Brute-force attacks against local accounts suddenly topped the list of top threat events in June
This jump was fueled by adversaries’ consistent interest in Microsoft’s Remote Desktop Protocol (RDP) and a steady increase in activity targeting Microsoft’s Server Message Block (SMB) protocol.
“Although there are exploits available for RDP, many attackers prefer to leverage credentials to gain access to systems over RDP,” the researchers noted.
Among these is the SamSam attacker (or group), who stole millions from US companies by deploying ransomware on many target computers on the corporate network simultaneously.
The attackers are trying out usernames with no passwords, common and uncommon (but very specific passwords), and are tageting backups and other systems that are easy for defenders to overlook but can serve as a way into the network.
The rise of the cryptominer injectors
In Q2 2018 we witnessed the cryptojacking campaign that relied on compromised MikroTik routers, which served users with pages injected with the Coinhive mining script.

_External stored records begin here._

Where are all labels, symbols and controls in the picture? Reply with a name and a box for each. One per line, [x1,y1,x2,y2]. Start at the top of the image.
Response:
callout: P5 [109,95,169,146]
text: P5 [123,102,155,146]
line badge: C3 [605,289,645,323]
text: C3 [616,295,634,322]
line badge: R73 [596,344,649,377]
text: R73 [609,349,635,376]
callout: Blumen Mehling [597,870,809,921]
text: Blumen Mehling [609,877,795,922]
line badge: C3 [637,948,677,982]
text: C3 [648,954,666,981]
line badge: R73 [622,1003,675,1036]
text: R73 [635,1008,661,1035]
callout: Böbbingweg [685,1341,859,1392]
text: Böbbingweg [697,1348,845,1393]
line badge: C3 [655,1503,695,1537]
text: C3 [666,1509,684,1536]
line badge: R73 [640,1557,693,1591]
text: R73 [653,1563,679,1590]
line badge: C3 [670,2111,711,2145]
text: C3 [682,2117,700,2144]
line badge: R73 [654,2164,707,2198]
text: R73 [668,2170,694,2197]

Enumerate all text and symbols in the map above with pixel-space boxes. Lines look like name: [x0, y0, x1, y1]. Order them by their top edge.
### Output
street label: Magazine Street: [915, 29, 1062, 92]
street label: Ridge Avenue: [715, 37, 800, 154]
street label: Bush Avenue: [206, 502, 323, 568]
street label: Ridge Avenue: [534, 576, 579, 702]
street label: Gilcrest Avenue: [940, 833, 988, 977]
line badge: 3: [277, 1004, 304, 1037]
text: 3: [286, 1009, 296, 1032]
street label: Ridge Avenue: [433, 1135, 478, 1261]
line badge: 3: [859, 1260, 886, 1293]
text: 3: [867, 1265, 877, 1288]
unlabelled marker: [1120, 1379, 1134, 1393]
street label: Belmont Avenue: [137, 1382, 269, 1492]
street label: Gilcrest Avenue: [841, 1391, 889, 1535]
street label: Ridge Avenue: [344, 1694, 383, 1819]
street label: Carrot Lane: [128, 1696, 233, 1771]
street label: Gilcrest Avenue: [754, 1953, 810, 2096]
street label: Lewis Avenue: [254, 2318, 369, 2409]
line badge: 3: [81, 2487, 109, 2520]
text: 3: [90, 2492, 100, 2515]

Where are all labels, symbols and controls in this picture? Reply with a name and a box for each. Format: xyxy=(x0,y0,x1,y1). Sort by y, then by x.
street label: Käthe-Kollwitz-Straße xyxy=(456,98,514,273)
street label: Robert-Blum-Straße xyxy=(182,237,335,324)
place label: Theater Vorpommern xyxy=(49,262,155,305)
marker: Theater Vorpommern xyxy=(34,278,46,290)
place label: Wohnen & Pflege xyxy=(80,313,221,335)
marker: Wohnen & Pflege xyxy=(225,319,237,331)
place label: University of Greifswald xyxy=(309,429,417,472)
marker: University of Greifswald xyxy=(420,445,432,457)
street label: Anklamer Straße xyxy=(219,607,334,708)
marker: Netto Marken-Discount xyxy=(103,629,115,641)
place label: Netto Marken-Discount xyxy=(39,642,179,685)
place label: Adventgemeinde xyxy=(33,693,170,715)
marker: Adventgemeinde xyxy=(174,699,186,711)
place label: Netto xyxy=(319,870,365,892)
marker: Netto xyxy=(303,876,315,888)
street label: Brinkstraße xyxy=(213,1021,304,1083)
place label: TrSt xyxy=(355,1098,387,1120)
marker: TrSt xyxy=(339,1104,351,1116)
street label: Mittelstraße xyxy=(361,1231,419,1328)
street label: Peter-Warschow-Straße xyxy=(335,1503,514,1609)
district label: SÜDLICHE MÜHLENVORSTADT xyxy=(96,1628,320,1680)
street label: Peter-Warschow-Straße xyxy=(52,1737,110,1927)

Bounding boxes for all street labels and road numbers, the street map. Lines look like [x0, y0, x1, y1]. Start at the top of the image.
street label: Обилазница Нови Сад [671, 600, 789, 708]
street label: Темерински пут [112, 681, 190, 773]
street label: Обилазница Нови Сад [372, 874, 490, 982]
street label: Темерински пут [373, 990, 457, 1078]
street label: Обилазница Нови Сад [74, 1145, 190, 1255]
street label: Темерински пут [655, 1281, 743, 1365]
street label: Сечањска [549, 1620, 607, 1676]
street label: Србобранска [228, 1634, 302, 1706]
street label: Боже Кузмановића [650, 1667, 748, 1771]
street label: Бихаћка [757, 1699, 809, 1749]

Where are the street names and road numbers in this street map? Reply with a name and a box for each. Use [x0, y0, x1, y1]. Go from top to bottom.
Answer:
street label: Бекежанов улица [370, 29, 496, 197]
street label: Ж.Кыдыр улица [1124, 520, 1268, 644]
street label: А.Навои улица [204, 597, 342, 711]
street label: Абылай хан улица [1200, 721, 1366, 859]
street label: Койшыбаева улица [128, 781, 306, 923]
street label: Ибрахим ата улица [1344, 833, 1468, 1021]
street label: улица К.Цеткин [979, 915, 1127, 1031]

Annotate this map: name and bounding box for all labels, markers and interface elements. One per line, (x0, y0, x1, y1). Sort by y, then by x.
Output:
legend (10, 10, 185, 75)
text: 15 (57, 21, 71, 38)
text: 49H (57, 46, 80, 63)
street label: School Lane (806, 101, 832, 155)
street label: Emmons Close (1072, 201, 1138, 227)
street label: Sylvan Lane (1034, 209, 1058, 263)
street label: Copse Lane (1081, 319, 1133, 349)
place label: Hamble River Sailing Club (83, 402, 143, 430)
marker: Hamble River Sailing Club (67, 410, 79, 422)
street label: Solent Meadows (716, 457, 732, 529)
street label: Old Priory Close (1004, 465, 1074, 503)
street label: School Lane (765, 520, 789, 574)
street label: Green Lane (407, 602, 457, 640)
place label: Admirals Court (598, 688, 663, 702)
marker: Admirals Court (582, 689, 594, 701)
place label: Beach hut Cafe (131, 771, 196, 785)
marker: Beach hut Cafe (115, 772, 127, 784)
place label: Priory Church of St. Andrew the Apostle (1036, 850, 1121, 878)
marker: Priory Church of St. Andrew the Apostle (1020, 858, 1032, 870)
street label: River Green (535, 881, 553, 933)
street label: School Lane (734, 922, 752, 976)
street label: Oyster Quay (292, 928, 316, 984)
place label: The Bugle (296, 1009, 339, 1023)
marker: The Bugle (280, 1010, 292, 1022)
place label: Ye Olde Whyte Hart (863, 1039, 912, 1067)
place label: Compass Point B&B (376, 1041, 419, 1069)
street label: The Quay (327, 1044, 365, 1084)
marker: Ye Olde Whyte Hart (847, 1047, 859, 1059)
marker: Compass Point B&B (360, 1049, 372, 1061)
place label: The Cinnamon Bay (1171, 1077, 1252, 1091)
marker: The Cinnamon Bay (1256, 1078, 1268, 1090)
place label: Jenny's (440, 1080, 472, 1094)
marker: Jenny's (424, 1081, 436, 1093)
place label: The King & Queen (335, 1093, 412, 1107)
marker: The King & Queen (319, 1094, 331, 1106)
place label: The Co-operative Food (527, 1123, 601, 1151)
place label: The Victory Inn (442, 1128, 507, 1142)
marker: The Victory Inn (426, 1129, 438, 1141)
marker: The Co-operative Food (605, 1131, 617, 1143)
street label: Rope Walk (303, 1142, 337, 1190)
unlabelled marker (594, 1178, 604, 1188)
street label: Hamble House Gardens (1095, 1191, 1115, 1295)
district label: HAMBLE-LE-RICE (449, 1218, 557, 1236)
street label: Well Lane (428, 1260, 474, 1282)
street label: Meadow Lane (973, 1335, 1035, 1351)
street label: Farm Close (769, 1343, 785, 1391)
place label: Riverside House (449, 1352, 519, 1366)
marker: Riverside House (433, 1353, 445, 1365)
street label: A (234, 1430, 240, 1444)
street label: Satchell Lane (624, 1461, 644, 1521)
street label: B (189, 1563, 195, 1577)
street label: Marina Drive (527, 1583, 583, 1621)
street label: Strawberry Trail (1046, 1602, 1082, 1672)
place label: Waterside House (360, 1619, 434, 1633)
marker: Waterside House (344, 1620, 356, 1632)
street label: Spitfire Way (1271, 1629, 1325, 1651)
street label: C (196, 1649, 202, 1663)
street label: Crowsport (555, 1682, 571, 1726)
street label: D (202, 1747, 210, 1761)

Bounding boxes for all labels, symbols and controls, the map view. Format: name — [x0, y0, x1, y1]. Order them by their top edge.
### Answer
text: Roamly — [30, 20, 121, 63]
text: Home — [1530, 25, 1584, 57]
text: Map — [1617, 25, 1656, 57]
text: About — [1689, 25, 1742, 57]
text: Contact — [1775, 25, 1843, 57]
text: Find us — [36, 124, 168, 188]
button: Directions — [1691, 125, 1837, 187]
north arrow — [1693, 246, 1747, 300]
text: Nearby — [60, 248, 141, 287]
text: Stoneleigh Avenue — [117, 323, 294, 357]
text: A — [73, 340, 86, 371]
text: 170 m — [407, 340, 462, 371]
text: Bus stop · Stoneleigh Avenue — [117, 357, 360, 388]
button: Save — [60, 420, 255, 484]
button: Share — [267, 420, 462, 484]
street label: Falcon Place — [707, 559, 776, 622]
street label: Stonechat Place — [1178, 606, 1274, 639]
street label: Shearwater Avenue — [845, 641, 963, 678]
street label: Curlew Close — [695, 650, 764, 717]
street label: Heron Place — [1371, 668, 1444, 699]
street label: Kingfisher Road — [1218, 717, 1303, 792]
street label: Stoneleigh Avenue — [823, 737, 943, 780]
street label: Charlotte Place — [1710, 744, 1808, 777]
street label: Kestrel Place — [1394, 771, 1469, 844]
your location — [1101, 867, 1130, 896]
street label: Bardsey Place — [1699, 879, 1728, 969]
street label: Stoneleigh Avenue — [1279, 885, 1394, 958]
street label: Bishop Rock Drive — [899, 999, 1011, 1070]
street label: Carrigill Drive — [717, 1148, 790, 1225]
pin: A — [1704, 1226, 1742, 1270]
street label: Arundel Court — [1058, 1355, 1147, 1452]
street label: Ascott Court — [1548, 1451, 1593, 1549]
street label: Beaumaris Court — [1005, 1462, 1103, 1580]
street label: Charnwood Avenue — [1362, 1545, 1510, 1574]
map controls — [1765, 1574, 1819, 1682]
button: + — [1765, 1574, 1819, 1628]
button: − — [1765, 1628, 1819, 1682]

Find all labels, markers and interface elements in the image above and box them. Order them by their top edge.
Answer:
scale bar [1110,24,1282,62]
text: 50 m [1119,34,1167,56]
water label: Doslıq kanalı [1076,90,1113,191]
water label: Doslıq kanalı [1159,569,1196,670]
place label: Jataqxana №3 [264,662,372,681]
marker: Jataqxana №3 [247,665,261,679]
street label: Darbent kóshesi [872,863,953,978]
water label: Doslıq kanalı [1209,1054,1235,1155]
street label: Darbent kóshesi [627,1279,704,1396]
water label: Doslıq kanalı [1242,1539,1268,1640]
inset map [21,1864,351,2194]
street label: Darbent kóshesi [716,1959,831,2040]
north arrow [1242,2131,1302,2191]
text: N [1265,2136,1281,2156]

Web servers running Drupal were also under attack, and one of the goals was to install cryptominers on them.
“Q2 saw increased attacker focus on Bitcoin, numerous flavors of HTTP attacks, the start of an uptick in Mirai and a levelling-off of SMB,” the researchers noted.
They advised those who run a bitcoin node to make sure the software is from a trusted source and at current patch levels; users to rethink how they configure, manage and, expose their cameras, doorbells, and security systems; and organizations to ensure they have the level of DoS protection that meets their risk appetite.